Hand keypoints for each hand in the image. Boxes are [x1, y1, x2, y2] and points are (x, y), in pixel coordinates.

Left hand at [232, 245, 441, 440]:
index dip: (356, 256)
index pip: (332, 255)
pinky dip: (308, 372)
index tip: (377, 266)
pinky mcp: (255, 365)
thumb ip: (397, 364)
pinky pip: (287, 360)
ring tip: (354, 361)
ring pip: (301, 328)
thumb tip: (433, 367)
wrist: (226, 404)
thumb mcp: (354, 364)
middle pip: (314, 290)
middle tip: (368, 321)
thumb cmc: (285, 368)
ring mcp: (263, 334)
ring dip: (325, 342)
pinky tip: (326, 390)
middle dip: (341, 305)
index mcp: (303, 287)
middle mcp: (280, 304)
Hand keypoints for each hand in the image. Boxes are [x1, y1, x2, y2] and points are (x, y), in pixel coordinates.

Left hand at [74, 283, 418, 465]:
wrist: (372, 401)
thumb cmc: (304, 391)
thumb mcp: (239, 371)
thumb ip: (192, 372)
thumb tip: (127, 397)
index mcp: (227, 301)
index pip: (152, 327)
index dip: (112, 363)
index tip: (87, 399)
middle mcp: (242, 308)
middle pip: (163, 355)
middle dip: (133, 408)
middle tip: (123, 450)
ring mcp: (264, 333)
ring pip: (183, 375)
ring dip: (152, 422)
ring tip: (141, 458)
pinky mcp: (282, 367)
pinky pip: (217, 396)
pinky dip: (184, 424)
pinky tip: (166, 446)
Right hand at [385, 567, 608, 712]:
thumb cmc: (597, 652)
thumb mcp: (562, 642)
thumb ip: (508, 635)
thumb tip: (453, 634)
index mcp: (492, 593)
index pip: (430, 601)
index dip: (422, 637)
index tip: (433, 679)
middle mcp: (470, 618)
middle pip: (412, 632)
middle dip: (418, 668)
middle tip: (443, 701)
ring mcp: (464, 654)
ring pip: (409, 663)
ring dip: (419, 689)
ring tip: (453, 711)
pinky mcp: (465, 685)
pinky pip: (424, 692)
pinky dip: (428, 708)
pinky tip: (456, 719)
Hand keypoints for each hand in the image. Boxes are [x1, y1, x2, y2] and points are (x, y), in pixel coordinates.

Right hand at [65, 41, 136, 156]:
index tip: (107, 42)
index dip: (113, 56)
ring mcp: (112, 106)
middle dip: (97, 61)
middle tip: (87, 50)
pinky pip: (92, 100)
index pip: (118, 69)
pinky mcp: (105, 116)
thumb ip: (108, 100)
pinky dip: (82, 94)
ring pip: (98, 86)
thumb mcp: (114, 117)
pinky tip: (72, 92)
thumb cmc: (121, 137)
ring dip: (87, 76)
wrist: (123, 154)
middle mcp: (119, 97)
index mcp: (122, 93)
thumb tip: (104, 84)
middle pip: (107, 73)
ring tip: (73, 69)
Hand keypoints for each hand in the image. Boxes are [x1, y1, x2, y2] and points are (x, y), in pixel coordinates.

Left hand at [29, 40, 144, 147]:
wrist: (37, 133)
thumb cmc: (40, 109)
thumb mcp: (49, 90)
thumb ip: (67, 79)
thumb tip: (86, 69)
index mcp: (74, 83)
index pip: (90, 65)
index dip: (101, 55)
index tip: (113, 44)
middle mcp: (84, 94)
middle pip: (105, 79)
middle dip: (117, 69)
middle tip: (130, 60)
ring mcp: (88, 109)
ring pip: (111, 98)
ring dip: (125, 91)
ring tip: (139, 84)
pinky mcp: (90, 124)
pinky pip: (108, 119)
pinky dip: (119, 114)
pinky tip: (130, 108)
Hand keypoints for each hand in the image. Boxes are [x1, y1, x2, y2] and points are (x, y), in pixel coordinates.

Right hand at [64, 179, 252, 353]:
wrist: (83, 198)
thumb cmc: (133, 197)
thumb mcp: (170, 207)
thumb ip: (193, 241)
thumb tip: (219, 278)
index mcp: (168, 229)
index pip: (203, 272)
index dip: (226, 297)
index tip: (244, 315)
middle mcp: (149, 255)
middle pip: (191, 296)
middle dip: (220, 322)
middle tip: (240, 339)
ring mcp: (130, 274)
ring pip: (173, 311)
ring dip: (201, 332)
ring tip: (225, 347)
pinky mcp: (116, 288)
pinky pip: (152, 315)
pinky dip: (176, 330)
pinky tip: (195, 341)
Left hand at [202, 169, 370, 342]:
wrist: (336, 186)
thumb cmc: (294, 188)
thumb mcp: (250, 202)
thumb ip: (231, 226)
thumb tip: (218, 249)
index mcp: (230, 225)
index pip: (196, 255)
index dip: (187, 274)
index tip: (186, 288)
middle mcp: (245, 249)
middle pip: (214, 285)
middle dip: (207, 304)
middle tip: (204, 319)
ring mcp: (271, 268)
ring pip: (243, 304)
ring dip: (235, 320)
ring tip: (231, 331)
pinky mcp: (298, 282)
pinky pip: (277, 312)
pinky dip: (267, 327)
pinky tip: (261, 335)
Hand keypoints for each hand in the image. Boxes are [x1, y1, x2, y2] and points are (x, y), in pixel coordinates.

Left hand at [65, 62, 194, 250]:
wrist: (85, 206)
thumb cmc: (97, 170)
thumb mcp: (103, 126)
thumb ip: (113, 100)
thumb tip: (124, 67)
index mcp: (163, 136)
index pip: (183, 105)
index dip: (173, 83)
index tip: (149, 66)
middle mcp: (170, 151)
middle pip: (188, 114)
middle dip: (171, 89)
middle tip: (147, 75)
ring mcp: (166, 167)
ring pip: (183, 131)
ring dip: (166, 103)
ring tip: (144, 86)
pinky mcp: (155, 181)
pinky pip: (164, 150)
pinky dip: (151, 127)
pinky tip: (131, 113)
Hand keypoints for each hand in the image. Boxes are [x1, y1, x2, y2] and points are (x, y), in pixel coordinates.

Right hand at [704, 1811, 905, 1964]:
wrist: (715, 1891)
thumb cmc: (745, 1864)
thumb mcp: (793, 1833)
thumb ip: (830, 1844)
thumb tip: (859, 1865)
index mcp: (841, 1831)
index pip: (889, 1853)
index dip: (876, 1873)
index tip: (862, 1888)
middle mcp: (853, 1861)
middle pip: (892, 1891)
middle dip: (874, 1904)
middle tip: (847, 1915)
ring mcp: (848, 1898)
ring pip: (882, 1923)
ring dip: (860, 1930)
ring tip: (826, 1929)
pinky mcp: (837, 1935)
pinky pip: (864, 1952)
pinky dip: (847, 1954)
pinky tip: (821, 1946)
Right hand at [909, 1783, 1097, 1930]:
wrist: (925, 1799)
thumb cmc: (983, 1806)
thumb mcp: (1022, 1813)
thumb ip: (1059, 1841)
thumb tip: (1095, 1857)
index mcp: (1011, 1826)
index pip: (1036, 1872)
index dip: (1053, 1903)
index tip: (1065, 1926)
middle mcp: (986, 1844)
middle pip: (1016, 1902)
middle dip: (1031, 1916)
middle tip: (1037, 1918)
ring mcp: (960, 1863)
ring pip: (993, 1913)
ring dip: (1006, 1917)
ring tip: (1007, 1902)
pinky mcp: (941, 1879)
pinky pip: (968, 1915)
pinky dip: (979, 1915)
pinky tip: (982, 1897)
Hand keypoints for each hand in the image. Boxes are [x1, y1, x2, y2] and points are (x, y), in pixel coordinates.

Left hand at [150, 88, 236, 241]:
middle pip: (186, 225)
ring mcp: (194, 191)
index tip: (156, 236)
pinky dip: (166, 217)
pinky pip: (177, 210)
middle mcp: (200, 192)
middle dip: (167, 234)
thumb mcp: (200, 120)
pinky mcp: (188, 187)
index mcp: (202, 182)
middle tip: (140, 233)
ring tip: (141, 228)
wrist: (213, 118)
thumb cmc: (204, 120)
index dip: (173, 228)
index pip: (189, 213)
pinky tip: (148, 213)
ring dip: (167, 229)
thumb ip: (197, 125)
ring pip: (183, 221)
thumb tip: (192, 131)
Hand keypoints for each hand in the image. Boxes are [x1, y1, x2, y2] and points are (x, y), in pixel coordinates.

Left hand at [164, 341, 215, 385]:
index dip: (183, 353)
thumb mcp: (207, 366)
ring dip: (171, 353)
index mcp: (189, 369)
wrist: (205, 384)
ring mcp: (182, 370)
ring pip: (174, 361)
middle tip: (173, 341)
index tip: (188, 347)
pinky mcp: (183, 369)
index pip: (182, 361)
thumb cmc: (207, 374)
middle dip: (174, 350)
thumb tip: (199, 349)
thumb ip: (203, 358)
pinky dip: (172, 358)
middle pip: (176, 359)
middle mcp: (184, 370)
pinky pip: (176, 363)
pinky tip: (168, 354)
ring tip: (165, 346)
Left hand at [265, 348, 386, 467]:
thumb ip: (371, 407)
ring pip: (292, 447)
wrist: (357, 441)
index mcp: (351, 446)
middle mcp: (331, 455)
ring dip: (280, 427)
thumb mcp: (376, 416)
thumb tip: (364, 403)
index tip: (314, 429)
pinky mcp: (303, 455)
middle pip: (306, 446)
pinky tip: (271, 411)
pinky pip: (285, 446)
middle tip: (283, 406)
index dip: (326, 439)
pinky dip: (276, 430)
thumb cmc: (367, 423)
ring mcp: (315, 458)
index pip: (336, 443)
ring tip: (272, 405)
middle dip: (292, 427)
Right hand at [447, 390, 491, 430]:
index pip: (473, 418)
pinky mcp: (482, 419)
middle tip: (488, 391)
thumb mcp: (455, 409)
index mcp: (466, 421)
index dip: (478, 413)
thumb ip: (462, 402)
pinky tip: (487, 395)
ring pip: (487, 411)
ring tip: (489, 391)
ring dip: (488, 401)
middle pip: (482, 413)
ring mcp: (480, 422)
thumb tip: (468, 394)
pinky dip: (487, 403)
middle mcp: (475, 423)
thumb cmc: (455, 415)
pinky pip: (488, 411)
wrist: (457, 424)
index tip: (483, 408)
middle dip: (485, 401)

────

● **GOAL OF THE EXERCISE**: Reproduce the lines of the entries above from the one with "thumb tip: (218, 249)" to the one with "thumb cmc: (97, 170)", both included, exactly and without any other line.

● **EXERCISE RESPONSE**:
thumb tip: (218, 249)
index mcp: (230, 225)
index pip: (196, 255)
index dip: (187, 274)
index tip: (186, 288)
middle mcp: (245, 249)
middle pip: (214, 285)
middle dip: (207, 304)
middle tip: (204, 319)
ring mcp: (271, 268)
ring pip: (243, 304)
ring dip: (235, 320)
ring tip: (231, 331)
pinky mcp: (298, 282)
pinky pip: (277, 312)
pinky dip: (267, 327)
pinky tip: (261, 335)
Hand keypoints for each hand in the image. Boxes are [x1, y1, x2, y2] and points are (x, y), in pixel coordinates.

Left hand at [65, 62, 194, 250]:
wrist: (85, 206)
thumb cmc: (97, 170)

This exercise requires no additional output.